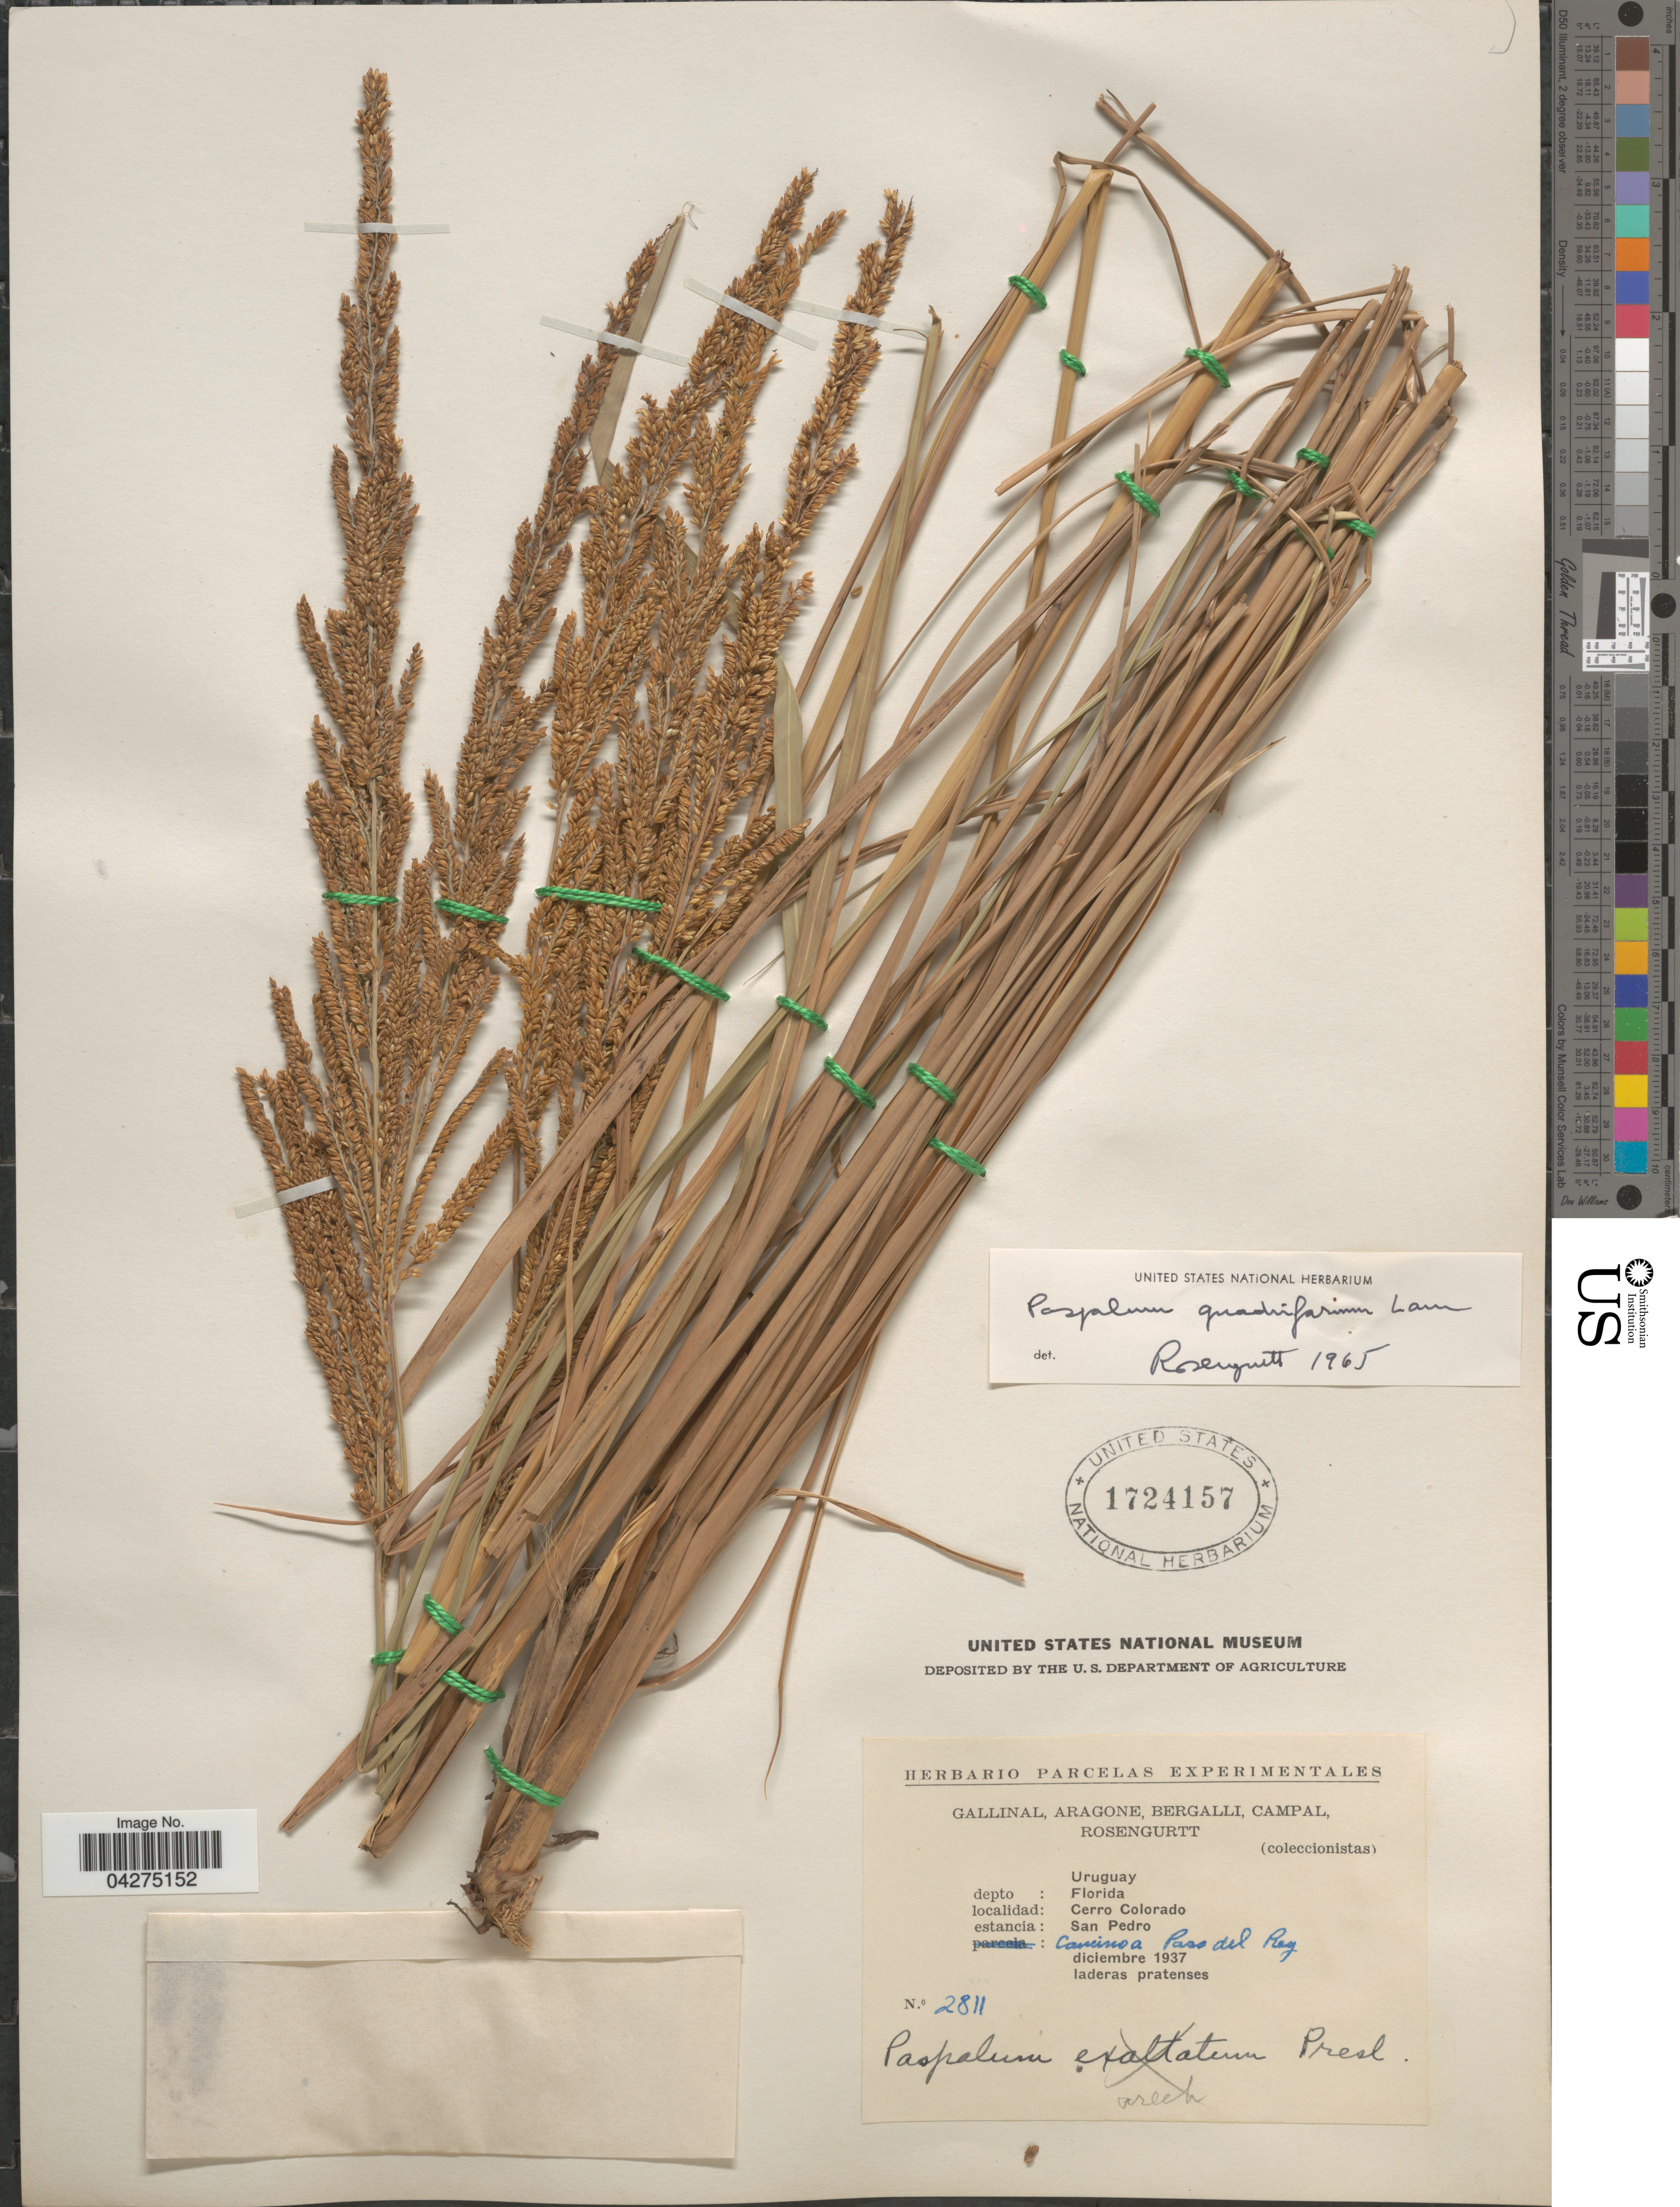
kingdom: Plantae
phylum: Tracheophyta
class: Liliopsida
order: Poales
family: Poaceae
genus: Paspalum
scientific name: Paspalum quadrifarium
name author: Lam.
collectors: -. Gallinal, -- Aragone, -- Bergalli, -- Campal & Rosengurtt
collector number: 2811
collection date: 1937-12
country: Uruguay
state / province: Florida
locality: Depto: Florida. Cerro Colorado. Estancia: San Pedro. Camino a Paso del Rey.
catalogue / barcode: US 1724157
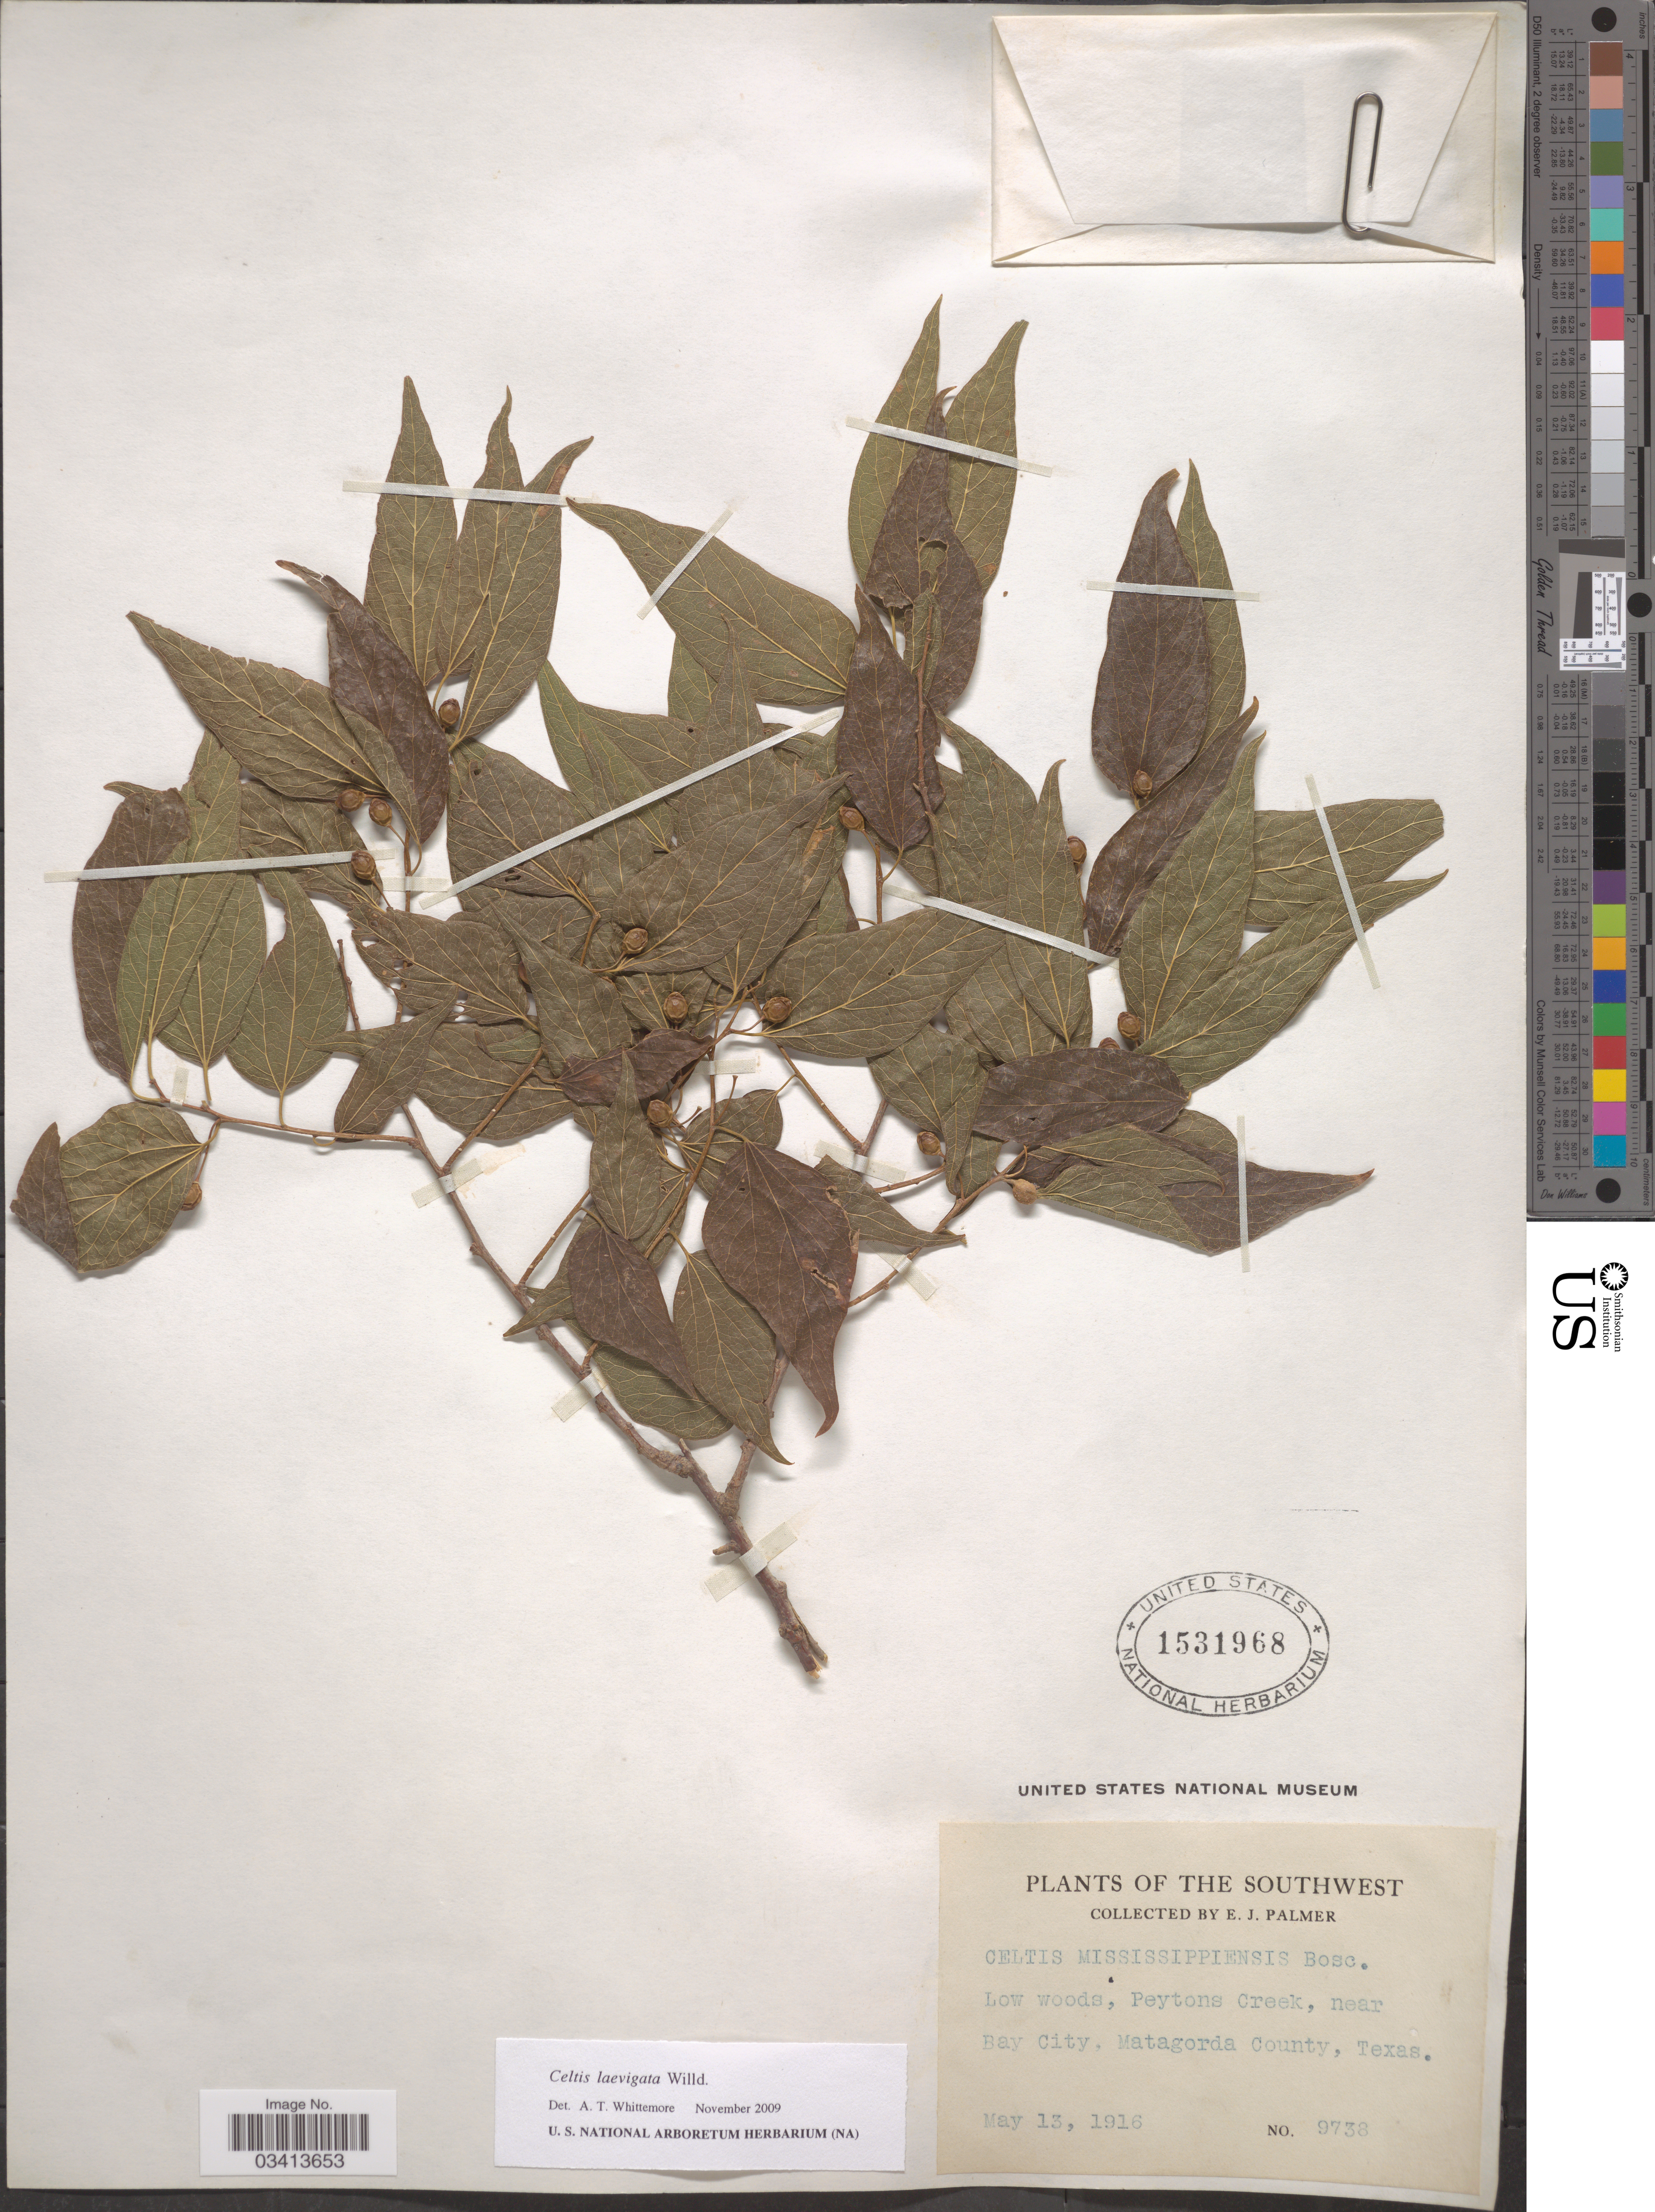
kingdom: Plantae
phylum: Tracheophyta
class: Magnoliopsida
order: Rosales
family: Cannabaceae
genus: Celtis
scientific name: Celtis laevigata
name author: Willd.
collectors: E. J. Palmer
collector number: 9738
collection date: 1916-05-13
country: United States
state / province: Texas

**TASK REQUIREMENTS:**
Write out all of the lines above word for word, leaving out the pictures.

**REPLY:**
kingdom: Plantae
phylum: Tracheophyta
class: Liliopsida
order: Poales
family: Poaceae
genus: Paspalum
scientific name: Paspalum quadrifarium
name author: Lam.
collectors: -. Gallinal, -- Aragone, -- Bergalli, -- Campal & Rosengurtt
collector number: 2811
collection date: 1937-12
country: Uruguay
state / province: Florida
locality: Depto: Florida. Cerro Colorado. Estancia: San Pedro. Camino a Paso del Rey.
catalogue / barcode: US 1724157
kingdom: Plantae
phylum: Tracheophyta
class: Magnoliopsida
order: Rosales
family: Cannabaceae
genus: Celtis
scientific name: Celtis laevigata
name author: Willd.
collectors: E. J. Palmer
collector number: 9738
collection date: 1916-05-13
country: United States
state / province: Texas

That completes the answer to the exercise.